**本文抜粋**
----------------------------------------
腰痛を我慢して仕事をするとどうしてもストレスが溜まりやすく、ささいなことで同僚と
言い争い、それが積み重なることで仕事を辞めていく人も少なくありません。

また、就労を希望するひとの中にはシングルマザーや定年退職したシニアの方などが
思いのほか多い介護業界。
しかし、就職したとしても腰痛を引き起こす恐れのある職場では、
なかなか人材が定着しません。

これでは介護施設の人手不足は悪化の一途をたどっていきます。

「介護施設にとって腰痛は深刻な問題」と指摘する専門家は、
労働契約法の安全配慮義務を根拠に、労災認定や損害賠償を求めて提訴する職員が
増える、とも予想しています。

このようなことから介護業界における腰痛対策は、人材確保や事業運営の点から
決して欠かすことのできない重要事項といえるでしょう。
----------------------------------------
**提示データ**

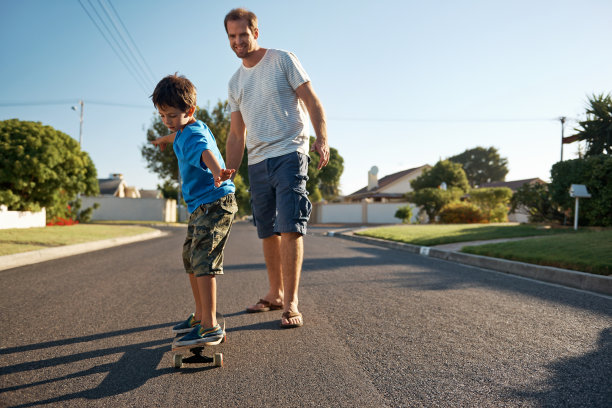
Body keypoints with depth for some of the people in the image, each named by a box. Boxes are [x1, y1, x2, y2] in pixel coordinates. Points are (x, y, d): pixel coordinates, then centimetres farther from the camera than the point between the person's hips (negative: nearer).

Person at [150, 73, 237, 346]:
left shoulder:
----------------------------------------
**取り組む課題**
1. 介護業界の腰痛に関する本文では、専門家は職員が何を根拠に提訴すると予想していますか。
2. 介護業界の腰痛に関する本文から、「しかし、就職したとしても腰痛を引き起こす恐れのある職場では、」から「増える、とも予想しています。」までを、両端の語句も含めてそのまま書き写してください。
データは本文とは別の資料です。

**課題別の出力**
1. 労働契約法の安全配慮義務です。

2.
しかし、就職したとしても腰痛を引き起こす恐れのある職場では、
なかなか人材が定着しません。

これでは介護施設の人手不足は悪化の一途をたどっていきます。

「介護施設にとって腰痛は深刻な問題」と指摘する専門家は、
労働契約法の安全配慮義務を根拠に、労災認定や損害賠償を求めて提訴する職員が
増える、とも予想しています。